The same rationale applies to sending gifts via on-line shopping platforms like Amazon and Ebay, of course.  I am staying away from all that for a while. No buying, no selling - I am staying at home!

Instead I have taken to skyping in a big way!  I have never really liked telephoning - it costs a fortune, and not being able to see my counter-party has always bothered me.  Who knows what phone-partners do while talking to me?  For all I know they pick lint out of their belly button, or perpetrate even greater horrors!

But skyping now, that is a much better proposition.  You can see what your conversation partner is doing, and assure yourself that they are properly attired for the occasion, and have shaved recently.  It is remarkable how many young men these days think that it is perfectly acceptable to answer the telephone to a lady while in a state of complete dishevelment, unshaved and scantily dressed!

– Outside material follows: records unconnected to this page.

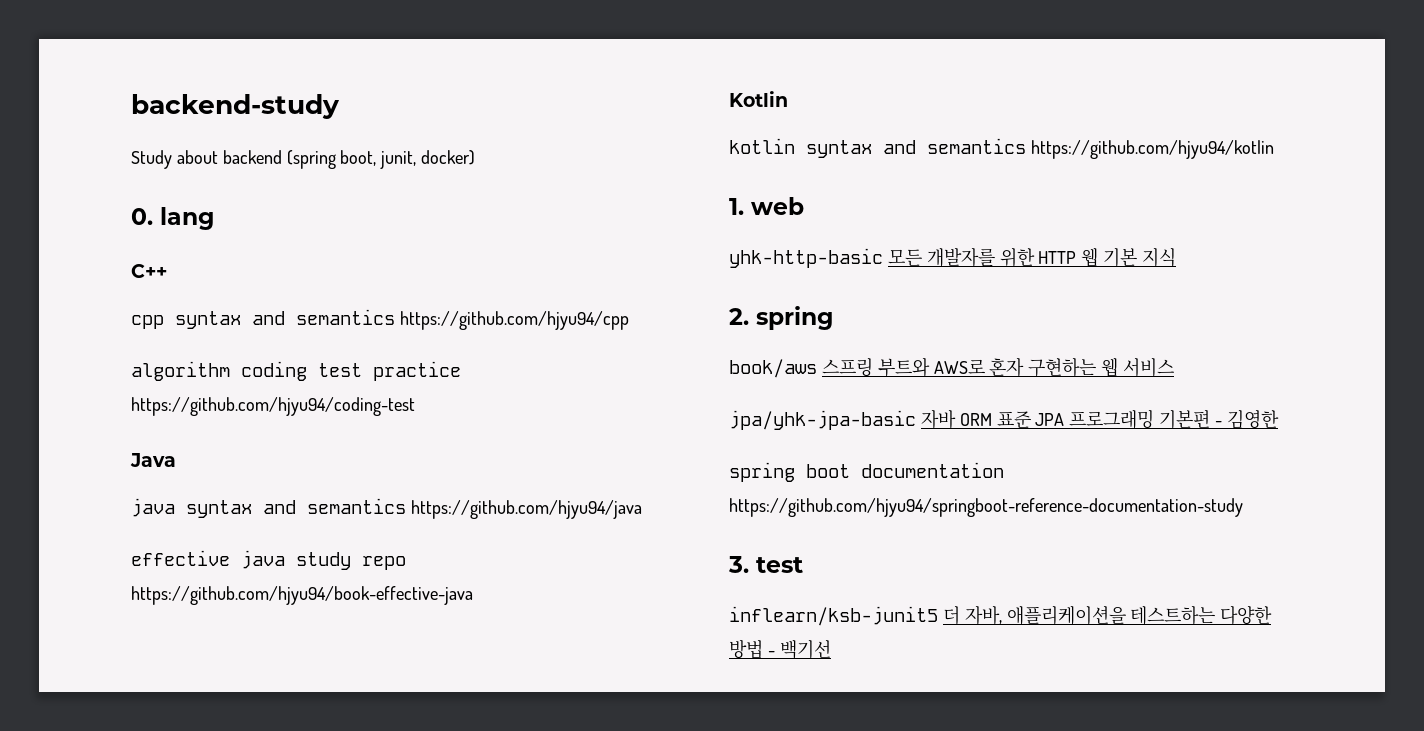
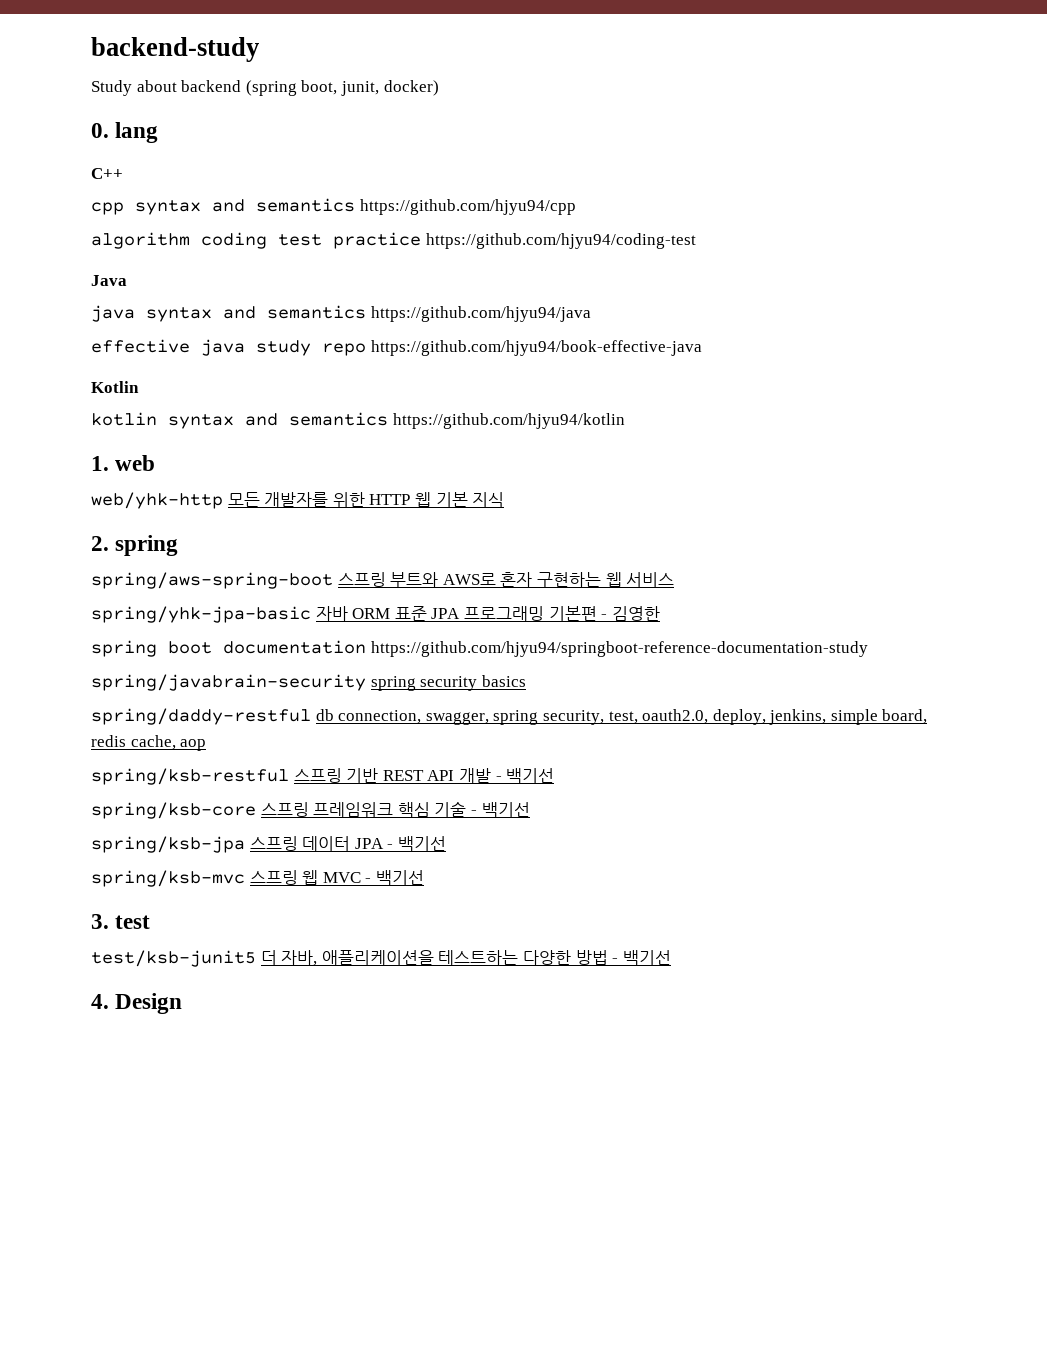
[729,248,883,268] yhk-http-basic -> [91,492,223,509] web/yhk-http
[729,359,817,378] book/aws -> [91,572,333,589] spring/aws-spring-boot
[729,410,916,430] jpa/yhk-jpa-basic -> [91,606,311,623] spring/yhk-jpa-basic
(1243, 507) none -> [91,674,526,691] [91,708,928,725] [91,735,207,751] [91,768,555,785] [91,801,530,819] [91,836,446,853] [91,870,424,887] // spring/javabrain-security spring security basics // spring/daddy-restful db connection, swagger, spring security, test, oauth2.0, deploy, jenkins, simple board, redis cache, aop // spring/ksb-restful 스프링 기반 REST API 개발 - 백기선 // spring/ksb-core 스프링 프레임워크 핵심 기술 - 백기선 // spring/ksb-jpa 스프링 데이터 JPA - 백기선 // spring/ksb-mvc 스프링 웹 MVC - 백기선
[729,606,938,626] inflearn/ksb-junit5 -> [91,950,256,967] test/ksb-junit5
(831, 649) none -> [91,993,183,1014] // 4. Design

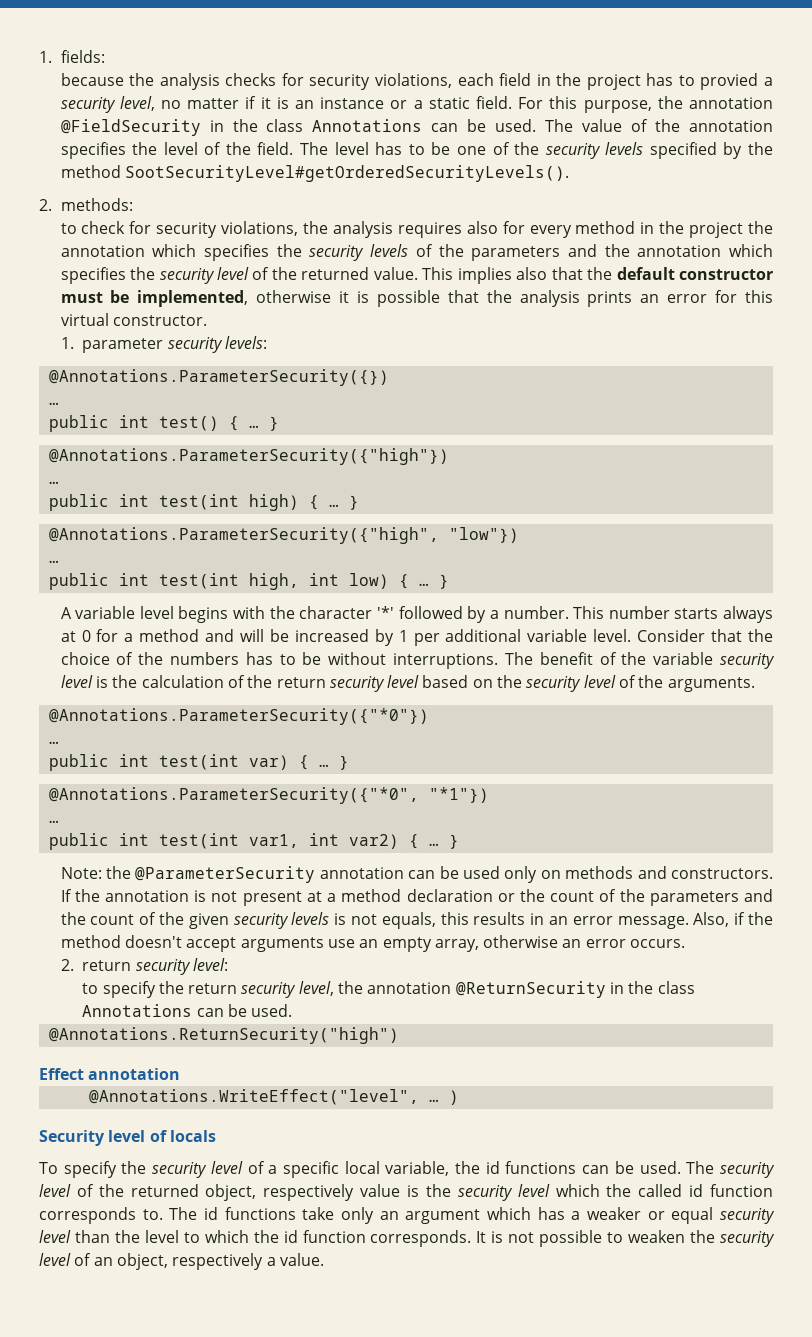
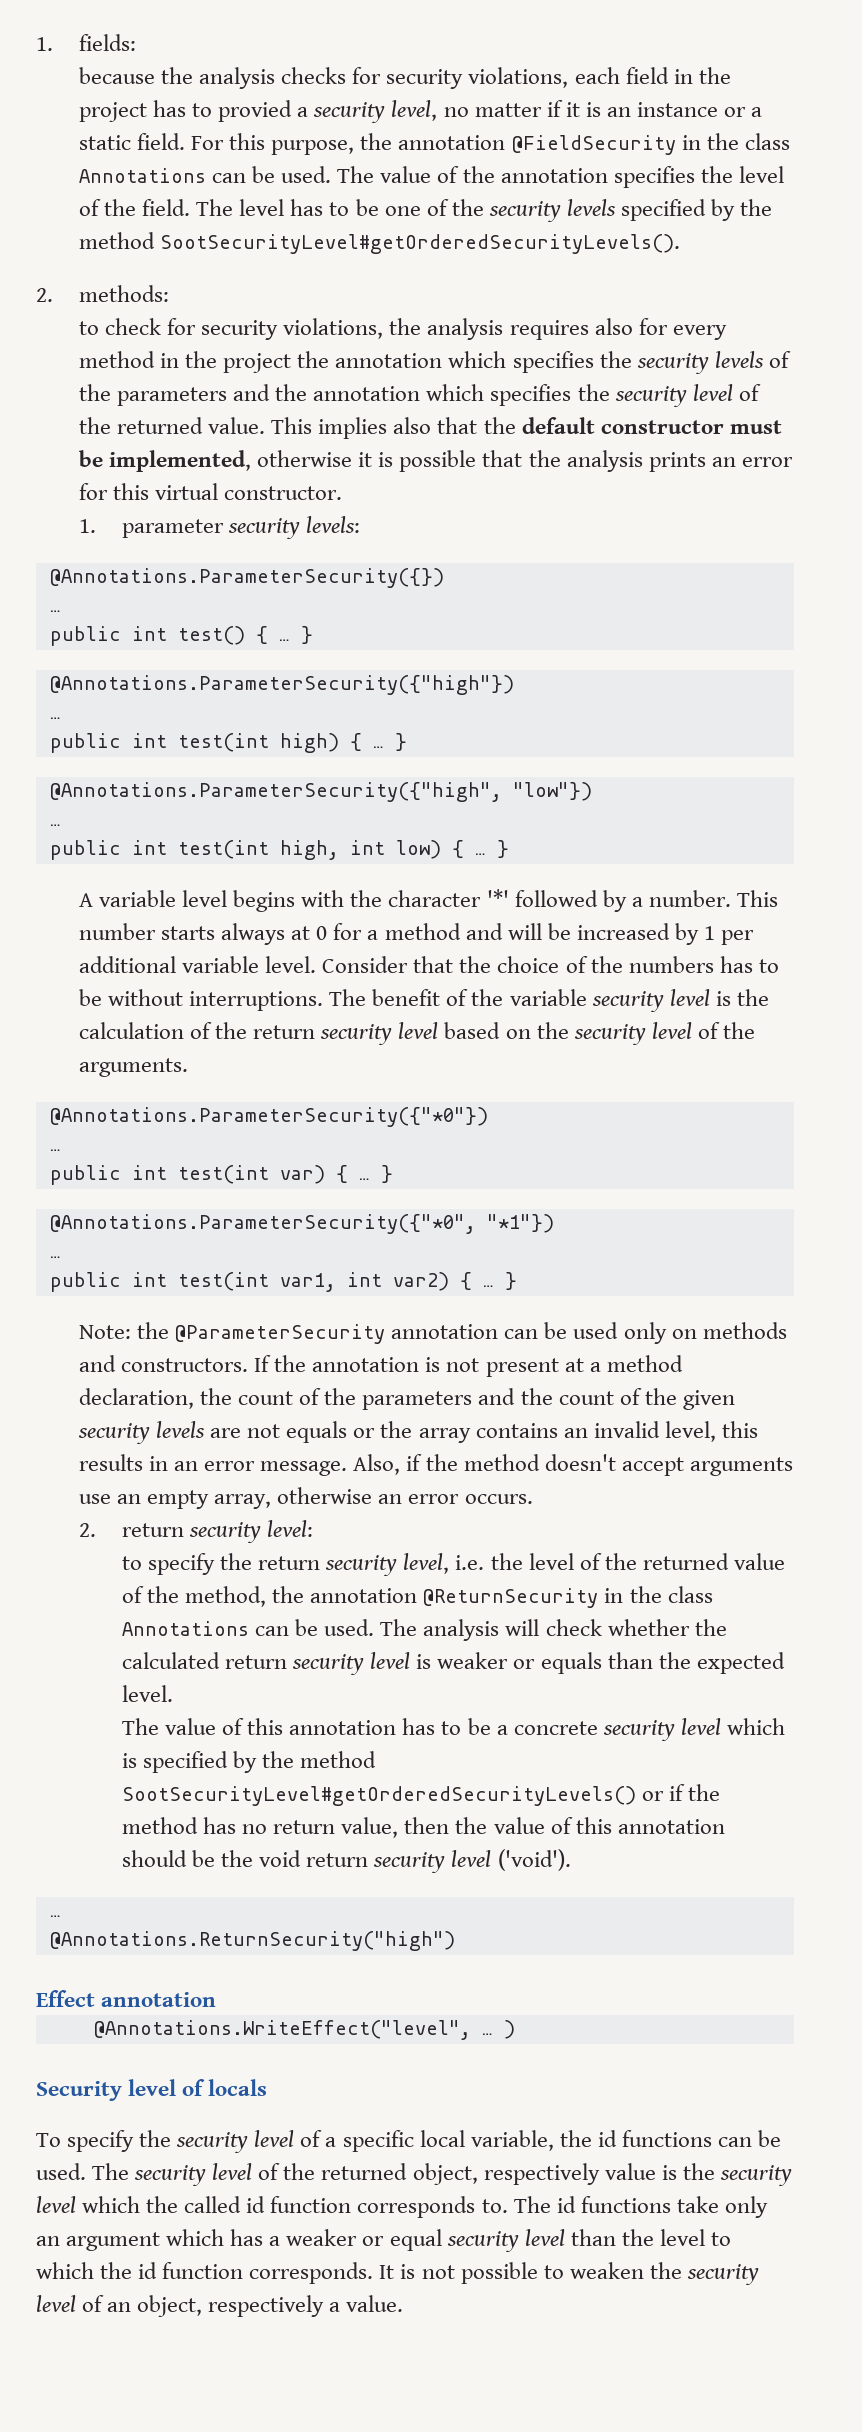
[406,889,515,902] declaration or -> [79,1388,195,1409] declaration,
[334,912,436,929] is not equals, -> [210,1421,716,1443] are not equals or the array contains an invalid level,
(334, 988) none -> [455,1553,785,1570] [122,1586,267,1607] i.e. the level of the returned value of the method,
(293, 1010) none -> [380,1619,727,1641] [122,1652,785,1675] [122,1685,174,1702] [122,1718,785,1741] [122,1751,377,1773] [122,1784,721,1806] [122,1817,725,1838] [122,1849,571,1873] [49,1915,61,1917] The analysis will check whether the calculated return security level is weaker or equals than the expected level. // The value of this annotation has to be a concrete security level which is specified by the method SootSecurityLevel#getOrderedSecurityLevels() or if the method has no return value, then the value of this annotation should be the void return security level ('void'). // …

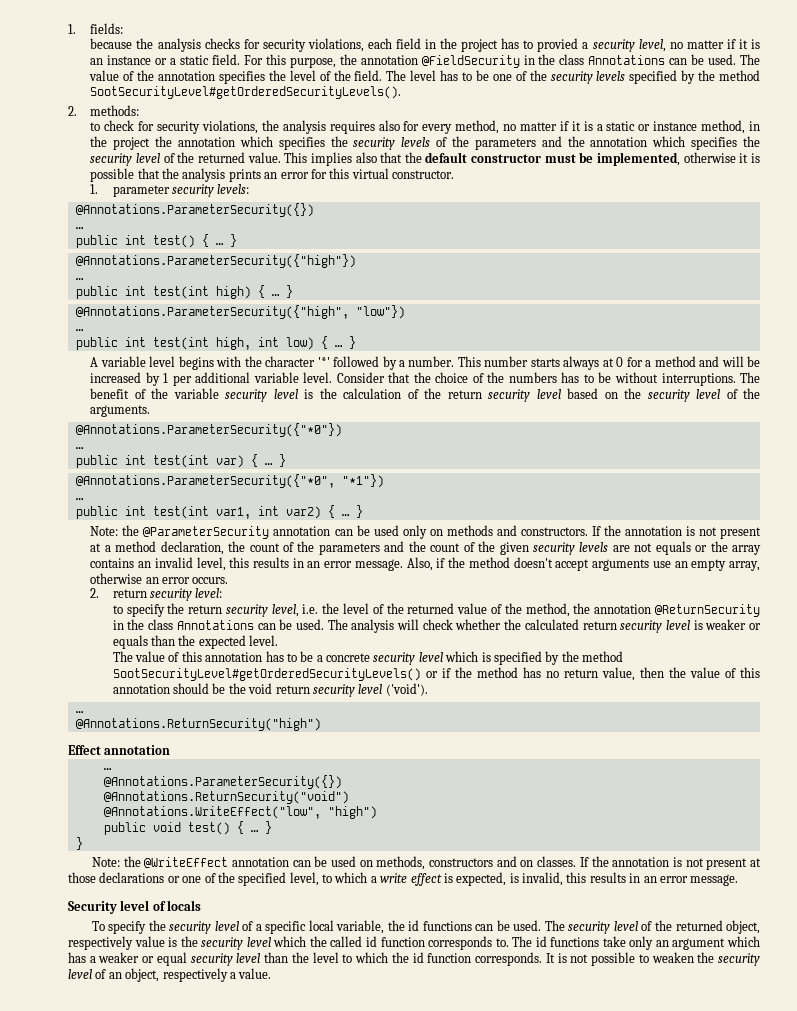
[79,351,156,368] method -> [455,120,746,134] method, no matter if it is a static or instance method,
[93,2020,515,2040] @Annotations.WriteEffect("level", … ) -> [103,768,111,770] [103,775,342,789] [103,791,349,804] [103,806,377,819] [103,821,272,835] [75,837,83,850] [91,856,762,870] [68,872,739,886] … // @Annotations.ParameterSecurity({}) // @Annotations.ReturnSecurity("void") // @Annotations.WriteEffect("low", "high") // public void test() { … } // } // Note: the @WriteEffect annotation can be used on methods, constructors and on classes. If the annotation is not present at those declarations or one of the specified level, to which a write effect is expected, is invalid, this results in an error message.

While being confined to our homes, perhaps not even having to work, it is easy to fall into a state of moral turpitude, sleeping all hours, not washing and dressing, eating unwholesome foods at irregular hours, and generally becoming willing victims of degeneracy.

That's where skyping comes in useful!  Unable to deceive friends, colleagues, and relatives as to the state of our mental and physical being, we are forced to perform - perfunctorily, in all too many cases, but still - the daily rituals of ablution and bodily decoration that are the hallmark of gracious living, and shamed into a wholesome lifestyle we might otherwise disdain to embrace.

Thus I have started to connect to friends and relations via Skype.  Sisters, friends, and members of my book-club, have all been cajoled into continuing their connection with me via this accommodating medium.

To further make myself useful, I bethought myself, and took inventory of my myriad talents - was there anything I could do to serve my friends and colleagues?  Aside from writing this daily blog, of course, which I plan to keep up as a way to sustain and entertain my cooped up readers.

I then remembered that I had in the past run a German conversation club, for colleagues at lunch time.  It had sadly fizzled out, since I objected to talking with full mouths, and my colleagues valued their sandwiches more than their linguistic skills.  But now might be the time to start again!  I am imagining a captive audience on a Wednesday evening, bored to tears, slumped over their laptops, scared witless by incessant news-flashes about death and microbial menace - surely in another week or two they will be sufficiently tenderised to welcome any novel experience, even learning German?

"I haf vaiys to mayk you tawk!"  


And if you can pronounce 'Streichholzschaechtelchen' you'll get a virtual star!

Skype is free for personal purposes, of course.